▼▼▼
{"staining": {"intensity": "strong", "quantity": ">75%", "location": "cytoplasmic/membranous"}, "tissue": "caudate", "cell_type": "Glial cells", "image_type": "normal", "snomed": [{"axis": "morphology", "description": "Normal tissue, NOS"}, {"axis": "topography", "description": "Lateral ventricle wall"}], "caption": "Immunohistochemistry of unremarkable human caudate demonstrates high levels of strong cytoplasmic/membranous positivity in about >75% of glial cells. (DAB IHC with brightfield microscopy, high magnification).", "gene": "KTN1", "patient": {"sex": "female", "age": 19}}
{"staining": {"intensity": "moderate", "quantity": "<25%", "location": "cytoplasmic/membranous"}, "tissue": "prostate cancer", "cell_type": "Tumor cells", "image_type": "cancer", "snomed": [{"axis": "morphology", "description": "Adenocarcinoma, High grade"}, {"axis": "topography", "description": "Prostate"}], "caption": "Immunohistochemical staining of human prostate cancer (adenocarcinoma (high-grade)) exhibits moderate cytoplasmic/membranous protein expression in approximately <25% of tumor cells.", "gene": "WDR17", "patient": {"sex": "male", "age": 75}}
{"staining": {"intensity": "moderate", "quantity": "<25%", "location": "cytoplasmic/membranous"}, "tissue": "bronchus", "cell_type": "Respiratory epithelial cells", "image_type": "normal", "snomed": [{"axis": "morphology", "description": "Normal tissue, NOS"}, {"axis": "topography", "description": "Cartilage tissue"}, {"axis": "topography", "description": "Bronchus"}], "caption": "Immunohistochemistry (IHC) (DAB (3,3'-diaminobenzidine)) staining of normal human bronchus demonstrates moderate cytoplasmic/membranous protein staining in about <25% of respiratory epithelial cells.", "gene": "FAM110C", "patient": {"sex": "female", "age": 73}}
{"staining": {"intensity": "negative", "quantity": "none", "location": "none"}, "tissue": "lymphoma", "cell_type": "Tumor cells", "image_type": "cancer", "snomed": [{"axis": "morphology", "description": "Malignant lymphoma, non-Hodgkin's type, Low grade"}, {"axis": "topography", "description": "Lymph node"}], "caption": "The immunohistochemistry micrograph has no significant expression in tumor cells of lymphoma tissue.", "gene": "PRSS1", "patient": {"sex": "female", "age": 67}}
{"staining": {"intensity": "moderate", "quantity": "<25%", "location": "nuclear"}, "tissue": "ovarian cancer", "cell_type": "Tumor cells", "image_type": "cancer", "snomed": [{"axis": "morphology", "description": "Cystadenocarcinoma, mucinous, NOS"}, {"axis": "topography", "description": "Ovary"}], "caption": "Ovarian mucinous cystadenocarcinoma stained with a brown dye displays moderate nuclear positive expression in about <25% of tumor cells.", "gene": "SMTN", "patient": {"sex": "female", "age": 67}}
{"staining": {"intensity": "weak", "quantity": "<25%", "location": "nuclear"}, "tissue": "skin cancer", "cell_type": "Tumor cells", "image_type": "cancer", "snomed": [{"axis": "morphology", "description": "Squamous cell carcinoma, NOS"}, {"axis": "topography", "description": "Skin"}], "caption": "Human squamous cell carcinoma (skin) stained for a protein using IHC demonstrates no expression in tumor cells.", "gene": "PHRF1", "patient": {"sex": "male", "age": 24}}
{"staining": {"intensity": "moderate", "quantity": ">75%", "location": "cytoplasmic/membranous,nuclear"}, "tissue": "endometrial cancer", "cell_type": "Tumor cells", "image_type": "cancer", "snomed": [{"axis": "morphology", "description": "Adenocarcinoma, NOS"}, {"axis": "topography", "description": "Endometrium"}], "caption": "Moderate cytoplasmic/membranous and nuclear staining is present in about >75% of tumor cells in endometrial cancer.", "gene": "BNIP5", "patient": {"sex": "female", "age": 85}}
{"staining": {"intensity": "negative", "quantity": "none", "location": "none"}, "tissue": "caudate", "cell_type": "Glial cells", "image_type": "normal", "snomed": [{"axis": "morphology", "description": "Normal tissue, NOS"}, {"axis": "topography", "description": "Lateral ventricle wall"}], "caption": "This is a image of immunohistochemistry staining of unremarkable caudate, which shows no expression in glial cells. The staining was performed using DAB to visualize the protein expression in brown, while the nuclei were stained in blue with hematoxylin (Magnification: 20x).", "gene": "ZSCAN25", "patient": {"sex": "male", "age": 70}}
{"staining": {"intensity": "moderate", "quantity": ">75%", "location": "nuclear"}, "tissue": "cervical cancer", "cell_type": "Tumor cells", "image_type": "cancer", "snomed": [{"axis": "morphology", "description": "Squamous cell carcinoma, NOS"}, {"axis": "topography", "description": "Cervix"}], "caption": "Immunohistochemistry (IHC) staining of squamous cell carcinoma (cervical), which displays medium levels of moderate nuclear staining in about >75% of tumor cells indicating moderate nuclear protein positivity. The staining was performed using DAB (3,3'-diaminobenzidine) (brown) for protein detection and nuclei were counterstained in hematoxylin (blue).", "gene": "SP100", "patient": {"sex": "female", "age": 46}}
▲▲▲
What you need to do:
Set down every entry exactly as given.

Result for this exercise:
{"staining": {"intensity": "strong", "quantity": ">75%", "location": "cytoplasmic/membranous"}, "tissue": "caudate", "cell_type": "Glial cells", "image_type": "normal", "snomed": [{"axis": "morphology", "description": "Normal tissue, NOS"}, {"axis": "topography", "description": "Lateral ventricle wall"}], "caption": "Immunohistochemistry of unremarkable human caudate demonstrates high levels of strong cytoplasmic/membranous positivity in about >75% of glial cells. (DAB IHC with brightfield microscopy, high magnification).", "gene": "KTN1", "patient": {"sex": "female", "age": 19}}
{"staining": {"intensity": "moderate", "quantity": "<25%", "location": "cytoplasmic/membranous"}, "tissue": "prostate cancer", "cell_type": "Tumor cells", "image_type": "cancer", "snomed": [{"axis": "morphology", "description": "Adenocarcinoma, High grade"}, {"axis": "topography", "description": "Prostate"}], "caption": "Immunohistochemical staining of human prostate cancer (adenocarcinoma (high-grade)) exhibits moderate cytoplasmic/membranous protein expression in approximately <25% of tumor cells.", "gene": "WDR17", "patient": {"sex": "male", "age": 75}}
{"staining": {"intensity": "moderate", "quantity": "<25%", "location": "cytoplasmic/membranous"}, "tissue": "bronchus", "cell_type": "Respiratory epithelial cells", "image_type": "normal", "snomed": [{"axis": "morphology", "description": "Normal tissue, NOS"}, {"axis": "topography", "description": "Cartilage tissue"}, {"axis": "topography", "description": "Bronchus"}], "caption": "Immunohistochemistry (IHC) (DAB (3,3'-diaminobenzidine)) staining of normal human bronchus demonstrates moderate cytoplasmic/membranous protein staining in about <25% of respiratory epithelial cells.", "gene": "FAM110C", "patient": {"sex": "female", "age": 73}}
{"staining": {"intensity": "negative", "quantity": "none", "location": "none"}, "tissue": "lymphoma", "cell_type": "Tumor cells", "image_type": "cancer", "snomed": [{"axis": "morphology", "description": "Malignant lymphoma, non-Hodgkin's type, Low grade"}, {"axis": "topography", "description": "Lymph node"}], "caption": "The immunohistochemistry micrograph has no significant expression in tumor cells of lymphoma tissue.", "gene": "PRSS1", "patient": {"sex": "female", "age": 67}}
{"staining": {"intensity": "moderate", "quantity": "<25%", "location": "nuclear"}, "tissue": "ovarian cancer", "cell_type": "Tumor cells", "image_type": "cancer", "snomed": [{"axis": "morphology", "description": "Cystadenocarcinoma, mucinous, NOS"}, {"axis": "topography", "description": "Ovary"}], "caption": "Ovarian mucinous cystadenocarcinoma stained with a brown dye displays moderate nuclear positive expression in about <25% of tumor cells.", "gene": "SMTN", "patient": {"sex": "female", "age": 67}}
{"staining": {"intensity": "weak", "quantity": "<25%", "location": "nuclear"}, "tissue": "skin cancer", "cell_type": "Tumor cells", "image_type": "cancer", "snomed": [{"axis": "morphology", "description": "Squamous cell carcinoma, NOS"}, {"axis": "topography", "description": "Skin"}], "caption": "Human squamous cell carcinoma (skin) stained for a protein using IHC demonstrates no expression in tumor cells.", "gene": "PHRF1", "patient": {"sex": "male", "age": 24}}
{"staining": {"intensity": "moderate", "quantity": ">75%", "location": "cytoplasmic/membranous,nuclear"}, "tissue": "endometrial cancer", "cell_type": "Tumor cells", "image_type": "cancer", "snomed": [{"axis": "morphology", "description": "Adenocarcinoma, NOS"}, {"axis": "topography", "description": "Endometrium"}], "caption": "Moderate cytoplasmic/membranous and nuclear staining is present in about >75% of tumor cells in endometrial cancer.", "gene": "BNIP5", "patient": {"sex": "female", "age": 85}}
{"staining": {"intensity": "negative", "quantity": "none", "location": "none"}, "tissue": "caudate", "cell_type": "Glial cells", "image_type": "normal", "snomed": [{"axis": "morphology", "description": "Normal tissue, NOS"}, {"axis": "topography", "description": "Lateral ventricle wall"}], "caption": "This is a image of immunohistochemistry staining of unremarkable caudate, which shows no expression in glial cells. The staining was performed using DAB to visualize the protein expression in brown, while the nuclei were stained in blue with hematoxylin (Magnification: 20x).", "gene": "ZSCAN25", "patient": {"sex": "male", "age": 70}}
{"staining": {"intensity": "moderate", "quantity": ">75%", "location": "nuclear"}, "tissue": "cervical cancer", "cell_type": "Tumor cells", "image_type": "cancer", "snomed": [{"axis": "morphology", "description": "Squamous cell carcinoma, NOS"}, {"axis": "topography", "description": "Cervix"}], "caption": "Immunohistochemistry (IHC) staining of squamous cell carcinoma (cervical), which displays medium levels of moderate nuclear staining in about >75% of tumor cells indicating moderate nuclear protein positivity. The staining was performed using DAB (3,3'-diaminobenzidine) (brown) for protein detection and nuclei were counterstained in hematoxylin (blue).", "gene": "SP100", "patient": {"sex": "female", "age": 46}}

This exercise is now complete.